Background: Cochlear implantation (CI) is usually performed through mastoidectomy and posterior
tympanotomy (PT) to access the cochlea. This surgical procedure can expose the surgeon to possible
complications or misplacement of the electrode. Alternative techniques for cochlear implantation with
endomeatal or suprameatal approach without posterior tympanotomy have been described. Here, we report a
4-year-old patient, a candidate for cochlear implantation, for whom due to the difficulty of accessing the round
window, we used the combined approach to reach the cochlea.
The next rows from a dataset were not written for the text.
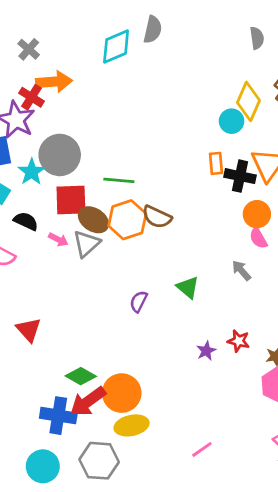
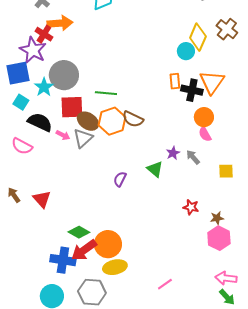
black semicircle: (26, 221) -> (40, 122), size x1.4
purple star: (206, 351) -> (173, 153), moved

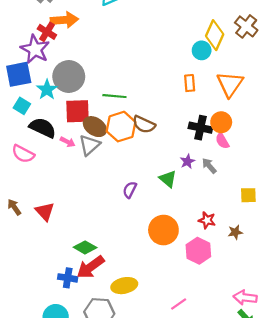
black cross: (192, 90) -> (200, 128), moved
yellow square: (226, 171) -> (248, 195), moved
pink hexagon: (219, 238) -> (198, 251), moved
orange circle: (108, 244) -> (163, 230), moved
blue cross: (63, 260) -> (68, 278), size x0.7

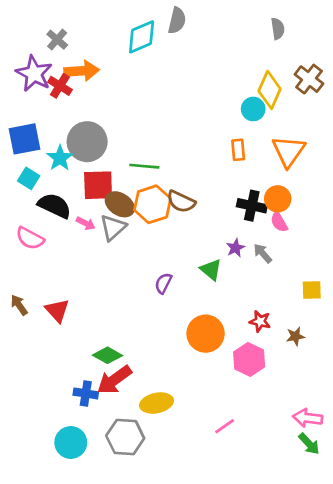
purple star: (35, 49) -> (34, 74), moved

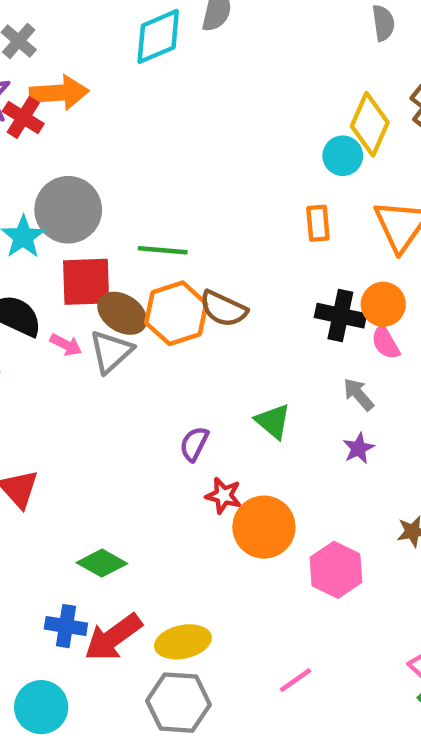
purple star: (235, 248) -> (358, 448), moved
red star: (260, 321) -> (223, 496), moved
red arrow: (114, 380) -> (113, 637), moved
gray hexagon: (125, 437) -> (178, 703), moved

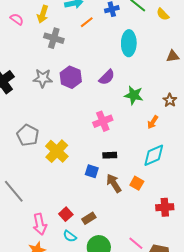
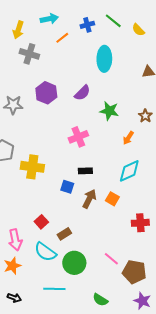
gray star: (43, 78) -> (13, 105), moved
yellow cross: (57, 151) -> (32, 167), turned -35
brown arrow: (114, 183) -> (89, 199), turned 60
red square: (66, 214) -> (41, 222), moved
cyan semicircle: (70, 236) -> (45, 252), size x1.6

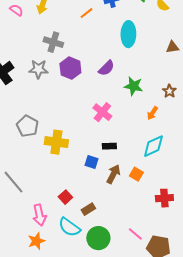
gray cross: (29, 54) -> (53, 42), moved
gray star: (13, 105) -> (38, 69), moved
pink cross: (78, 137) -> (102, 112), turned -30

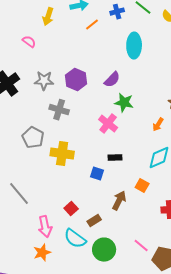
pink semicircle: (16, 10) -> (29, 42), moved
gray cross: (53, 42) -> (59, 110), moved
green star: (133, 86) -> (124, 103), moved
brown arrow: (113, 174) -> (119, 201), moved

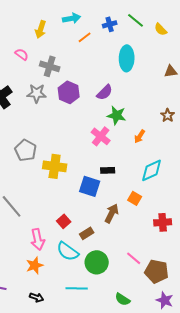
gray cross: (59, 110) -> (50, 66), moved
orange arrow: (158, 125) -> (140, 136), moved
blue square: (97, 174) -> (90, 186), size x1.5

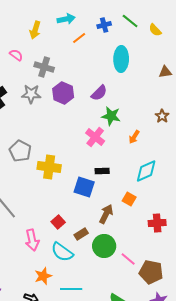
green circle: (97, 262) -> (104, 246), moved
orange star: (35, 265) -> (43, 276), moved

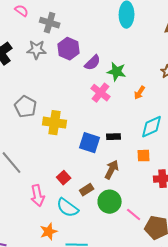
purple semicircle: (99, 93) -> (93, 63), moved
black rectangle: (102, 171) -> (114, 137), moved
orange square: (129, 199) -> (144, 156), moved, turned -32

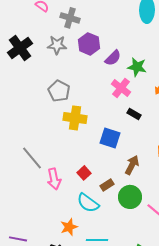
gray pentagon: (26, 107) -> (59, 91), moved
black rectangle: (114, 137) -> (134, 114), moved, turned 32
pink arrow: (38, 196) -> (54, 179), moved

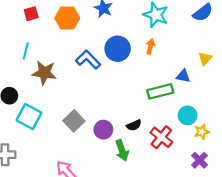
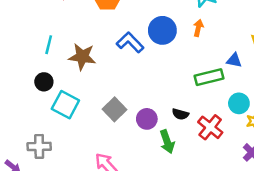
cyan line: (26, 51) -> (49, 45), moved
black semicircle: (134, 125) -> (180, 114), turned 40

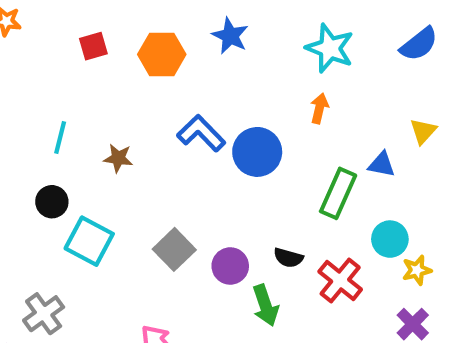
blue circle: (162, 30) -> (257, 152), moved
brown star: (82, 57) -> (118, 158), size x0.6
green rectangle: (209, 77) -> (338, 193), turned -52
gray cross: (39, 146) -> (44, 314), turned -35

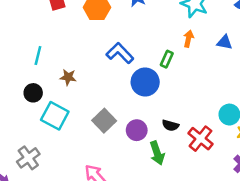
blue circle: (257, 152) -> (145, 82), moved
brown star: (118, 158) -> (68, 77), moved
blue triangle: (382, 164) -> (225, 42), moved
green rectangle: (338, 193) -> (167, 59), moved, size x0.6

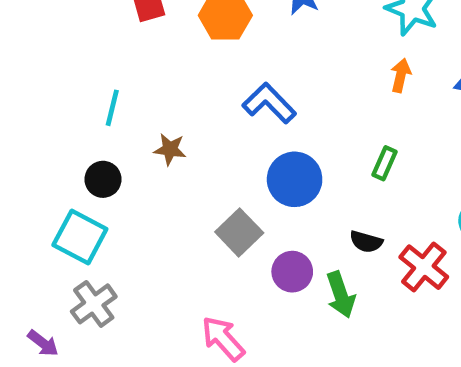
green rectangle: (167, 59) -> (385, 163), moved
blue circle: (145, 82) -> (295, 179), moved
cyan square: (55, 116) -> (80, 237), moved
purple circle: (137, 130) -> (292, 272), moved

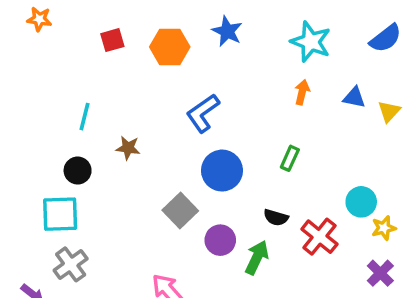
blue L-shape: (269, 103) -> (203, 113), turned -81
cyan square: (80, 237) -> (60, 214), turned -30
green arrow: (341, 295) -> (257, 258), turned -136

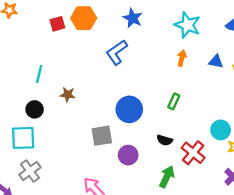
orange hexagon: (170, 47) -> (84, 18), moved
blue L-shape: (203, 113) -> (117, 52), moved
gray square: (180, 211) -> (102, 136), turned 35
green arrow: (257, 258) -> (167, 177), moved

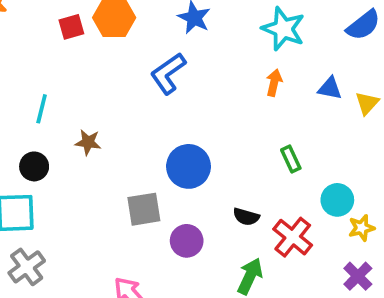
green rectangle: (174, 101) -> (291, 159), moved, turned -49

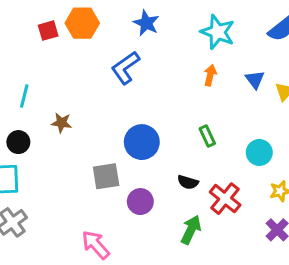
blue triangle: (330, 88) -> (255, 80), turned 42
green rectangle: (291, 159) -> (207, 136), moved
cyan circle: (337, 200) -> (259, 152), moved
Case Report: In this particular patient, there was no restriction on mastoid pneumatization; so, we began
surgery with a posterior tympanotomy approach to access the round window. But after opening the mastoid and
facial recess, because the lateral semicircular canal was not developed well, the oval window and the stapes were
displaced posteriorly. Moreover, because of posterior displacement, the round window was not visible through
the facial recess. Therefore, by adding the trans-canal approach, we could access the round window, and the
prosthesis was successfully inserted. No complication occurred, and six months after surgery, the patient had
acceptable auditory and speech performances.
Conclusion: Familiarity and having experience in different approaches to the cochlea is a prerequisite for a
cochlear implant surgeon to be able to use alternative methods in cases of difficulty in accessing the round
window or finding a proper site for cochleostomy.